As I’ve turned my eye once again to the software job market, I’ve seen mostly a sea of web development jobs.  Whether it be internal business applications, corporate websites, or more commonly, Software as a Service (SaaS) providers, web development seems to top the list of most sought after development skills.  These would include:

  • HTML5, CSS3, JavaScript (AngularJS, Bootstrap, etc.)
  • Some server-side framework
    • Server-side Java
    • Ruby on Rails
    • Python/Drupal
    • NodeJS
    • PHP
    • These aren’t frameworks, but I need to learn more about these:
      • JSON
      • REST-based API development
  • Databases
    • Oracle/MySQL/Postgresql
    • NoSQL/MongoDB/etc.
  • Linux/Unix
    • You gotta run your servers on something.  Almost everyone runs some variant of Linux.

Mobile Development

There are really two primary development platforms here: iOS and Android.  Windows phone exists, but it is almost irrelevant.  Some of what I need to learn here is what development tools are currently in vogue.  I know the following:

  • iOS development
    • XCode IDE
    • Shift
    • App Store submissions
  • Android development
    • Java development for Android
    • Investigate other development tools/languages for Android

This list seems way too small.  A big part of this learning will be discovering what I need to be learning.

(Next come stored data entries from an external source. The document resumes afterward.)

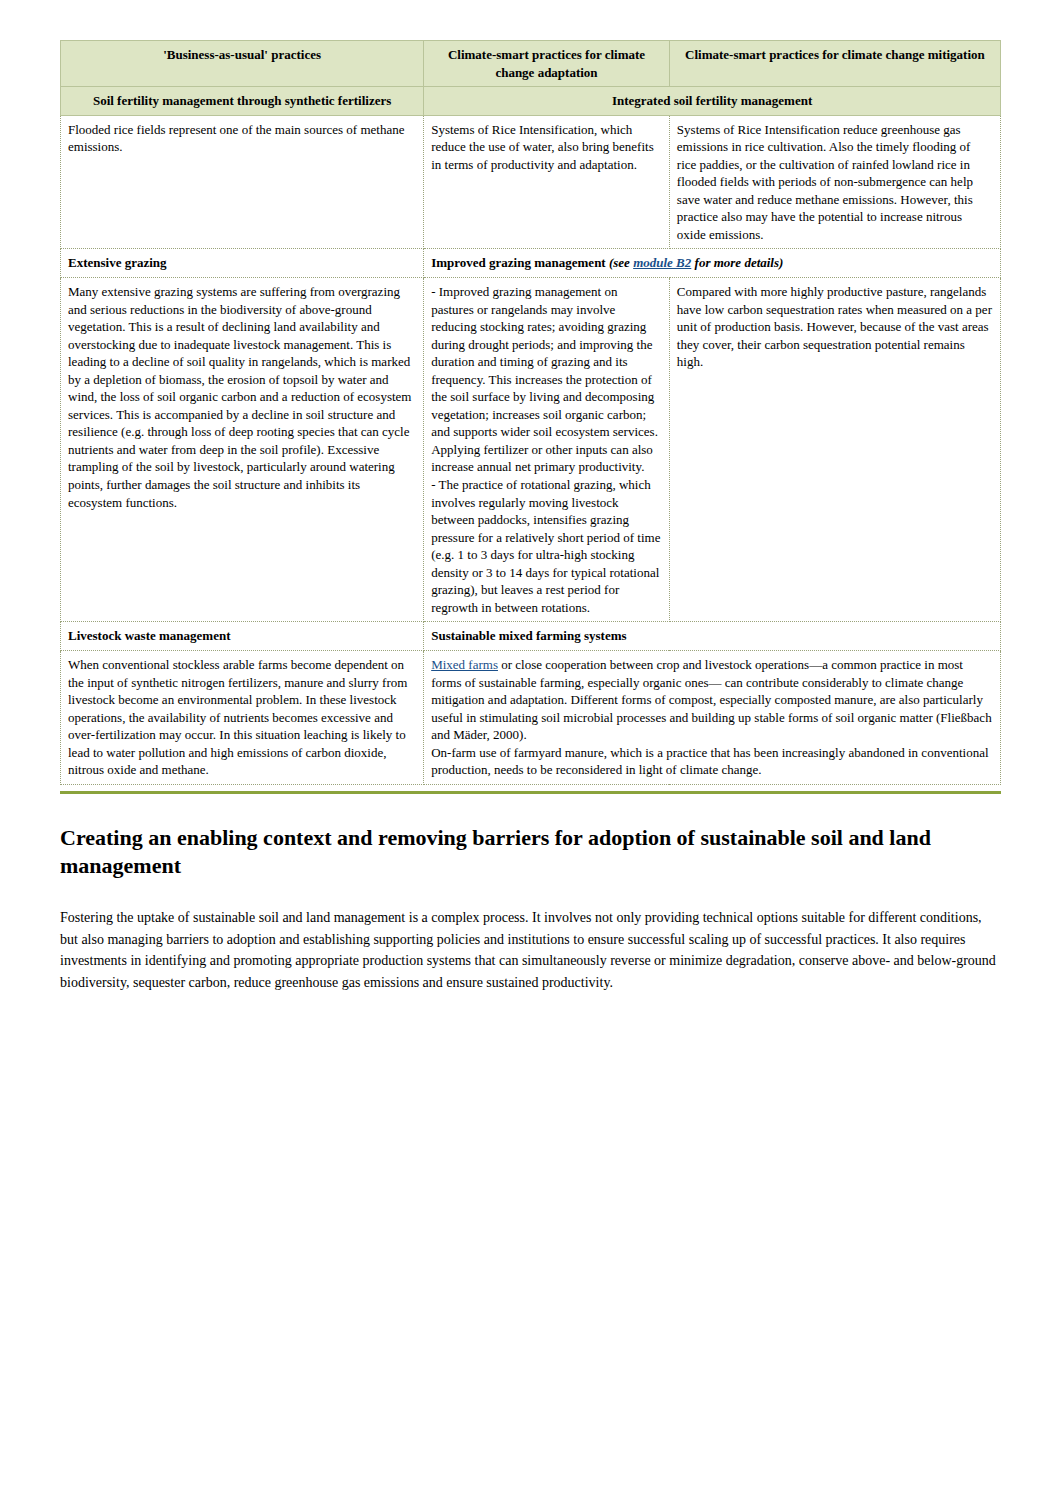| 'Business-as-usual' practices | Climate-smart practices for climate change adaptation | Climate-smart practices for climate change mitigation |
| --- | --- | --- |
| Soil fertility management through synthetic fertilizers | Integrated soil fertility management |
| Flooded rice fields represent one of the main sources of methane emissions. | Systems of Rice Intensification, which reduce the use of water, also bring benefits in terms of productivity and adaptation. | Systems of Rice Intensification reduce greenhouse gas emissions in rice cultivation. Also the timely flooding of rice paddies, or the cultivation of rainfed lowland rice in flooded fields with periods of non-submergence can help save water and reduce methane emissions. However, this practice also may have the potential to increase nitrous oxide emissions. |
| Extensive grazing | Improved grazing management (see module B2 for more details) |
| Many extensive grazing systems are suffering from overgrazing and serious reductions in the biodiversity of above-ground vegetation. This is a result of declining land availability and overstocking due to inadequate livestock management. This is leading to a decline of soil quality in rangelands, which is marked by a depletion of biomass, the erosion of topsoil by water and wind, the loss of soil organic carbon and a reduction of ecosystem services. This is accompanied by a decline in soil structure and resilience (e.g. through loss of deep rooting species that can cycle nutrients and water from deep in the soil profile). Excessive trampling of the soil by livestock, particularly around watering points, further damages the soil structure and inhibits its ecosystem functions. | - Improved grazing management on pastures or rangelands may involve reducing stocking rates; avoiding grazing during drought periods; and improving the duration and timing of grazing and its frequency. This increases the protection of the soil surface by living and decomposing vegetation; increases soil organic carbon; and supports wider soil ecosystem services. Applying fertilizer or other inputs can also increase annual net primary productivity. - The practice of rotational grazing, which involves regularly moving livestock between paddocks, intensifies grazing pressure for a relatively short period of time (e.g. 1 to 3 days for ultra-high stocking density or 3 to 14 days for typical rotational grazing), but leaves a rest period for regrowth in between rotations. | Compared with more highly productive pasture, rangelands have low carbon sequestration rates when measured on a per unit of production basis. However, because of the vast areas they cover, their carbon sequestration potential remains high. |
| Livestock waste management | Sustainable mixed farming systems |
| When conventional stockless arable farms become dependent on the input of synthetic nitrogen fertilizers, manure and slurry from livestock become an environmental problem. In these livestock operations, the availability of nutrients becomes excessive and over-fertilization may occur. In this situation leaching is likely to lead to water pollution and high emissions of carbon dioxide, nitrous oxide and methane. | Mixed farms or close cooperation between crop and livestock operations—a common practice in most forms of sustainable farming, especially organic ones— can contribute considerably to climate change mitigation and adaptation. Different forms of compost, especially composted manure, are also particularly useful in stimulating soil microbial processes and building up stable forms of soil organic matter (Fließbach and Mäder, 2000). On-farm use of farmyard manure, which is a practice that has been increasingly abandoned in conventional production, needs to be reconsidered in light of climate change. |
Creating an enabling context and removing barriers for adoption of sustainable soil and land management
Fostering the uptake of sustainable soil and land management is a complex process. It involves not only providing technical options suitable for different conditions, but also managing barriers to adoption and establishing supporting policies and institutions to ensure successful scaling up of successful practices. It also requires investments in identifying and promoting appropriate production systems that can simultaneously reverse or minimize degradation, conserve above- and below-ground biodiversity, sequester carbon, reduce greenhouse gas emissions and ensure sustained productivity.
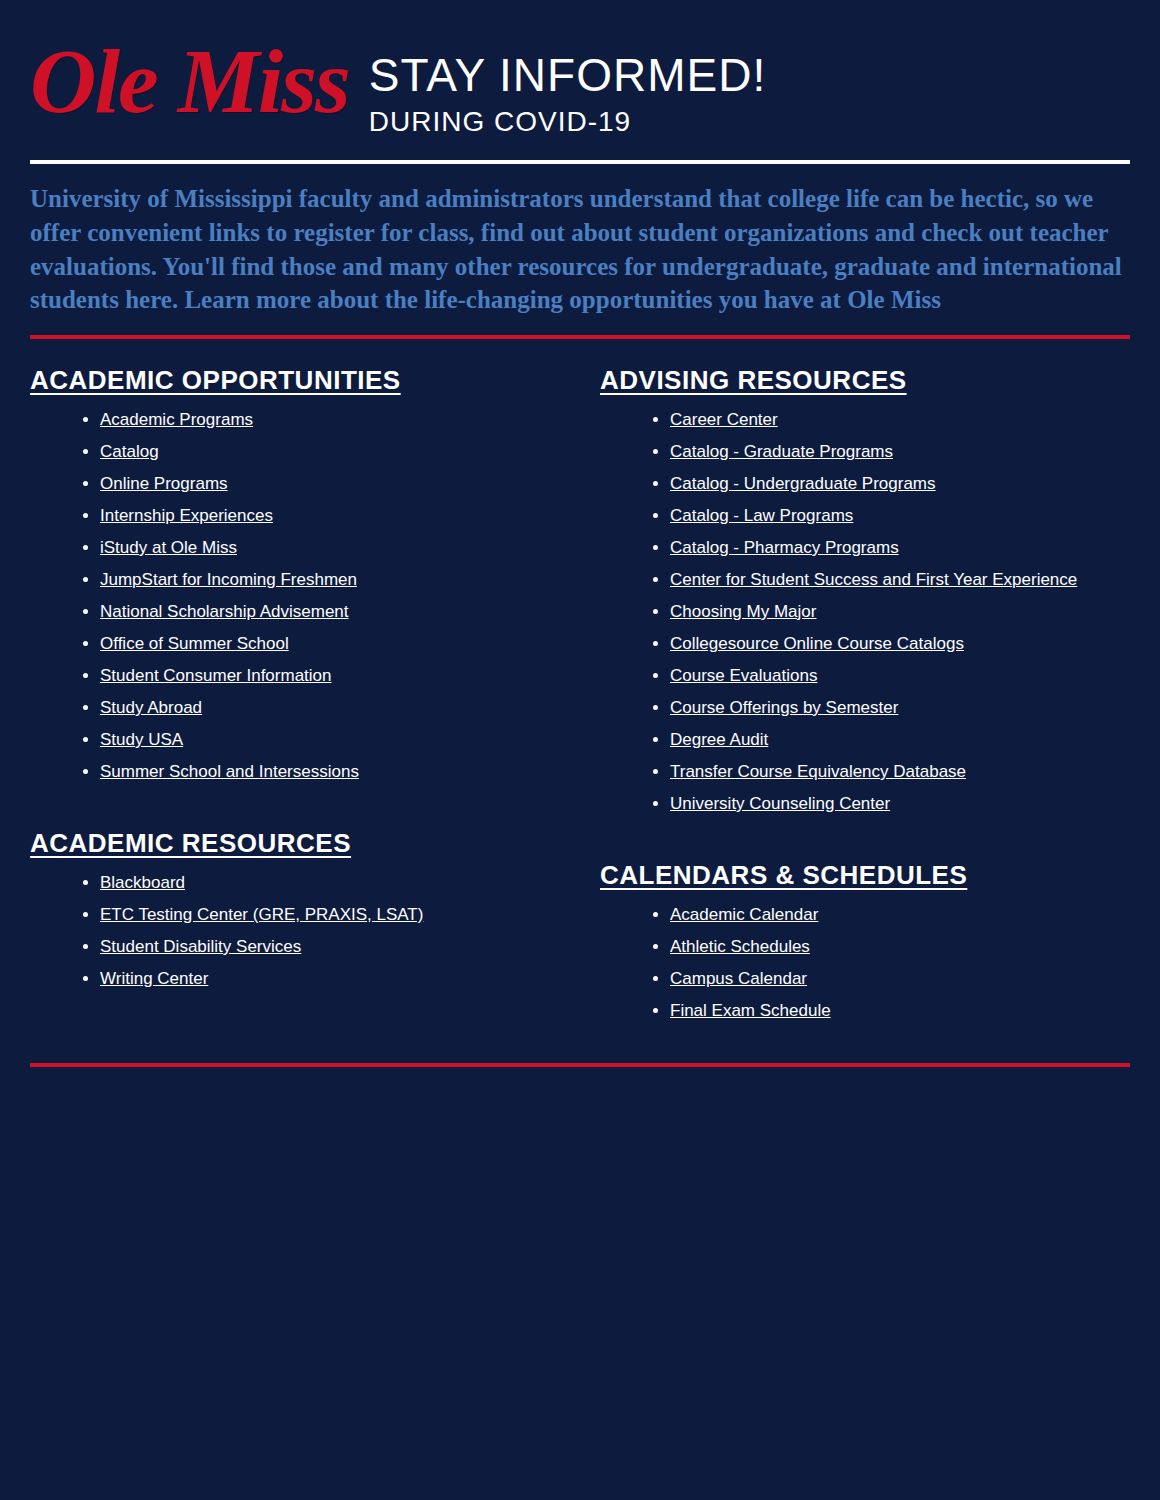Ole Miss
STAY INFORMED!
DURING COVID-19
University of Mississippi faculty and administrators understand that college life can be hectic, so we offer convenient links to register for class, find out about student organizations and check out teacher evaluations. You'll find those and many other resources for undergraduate, graduate and international students here. Learn more about the life-changing opportunities you have at Ole Miss
ACADEMIC OPPORTUNITIES
Academic Programs
Catalog
Online Programs
Internship Experiences
iStudy at Ole Miss
JumpStart for Incoming Freshmen
National Scholarship Advisement
Office of Summer School
Student Consumer Information
Study Abroad
Study USA
Summer School and Intersessions
ACADEMIC RESOURCES
Blackboard
ETC Testing Center (GRE, PRAXIS, LSAT)
Student Disability Services
Writing Center
ADVISING RESOURCES
Career Center
Catalog - Graduate Programs
Catalog - Undergraduate Programs
Catalog - Law Programs
Catalog - Pharmacy Programs
Center for Student Success and First Year Experience
Choosing My Major
Collegesource Online Course Catalogs
Course Evaluations
Course Offerings by Semester
Degree Audit
Transfer Course Equivalency Database
University Counseling Center
CALENDARS & SCHEDULES
Academic Calendar
Athletic Schedules
Campus Calendar
Final Exam Schedule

Mobile Video Game Development

My goal here is to become familiar with Unity, a development platform for interactive applications, primarily 2D and 3D games.  I’ve worked in the video game industry, and while Unity isn’t the end-all of game development solutions, it is a great solution for mobile games, and for indie game development (specifically because it’s free.)

That is actually a pretty big list of stuff.  Not sure how far along the list I need to get before I’ll be ready for work, but it’s time to get started.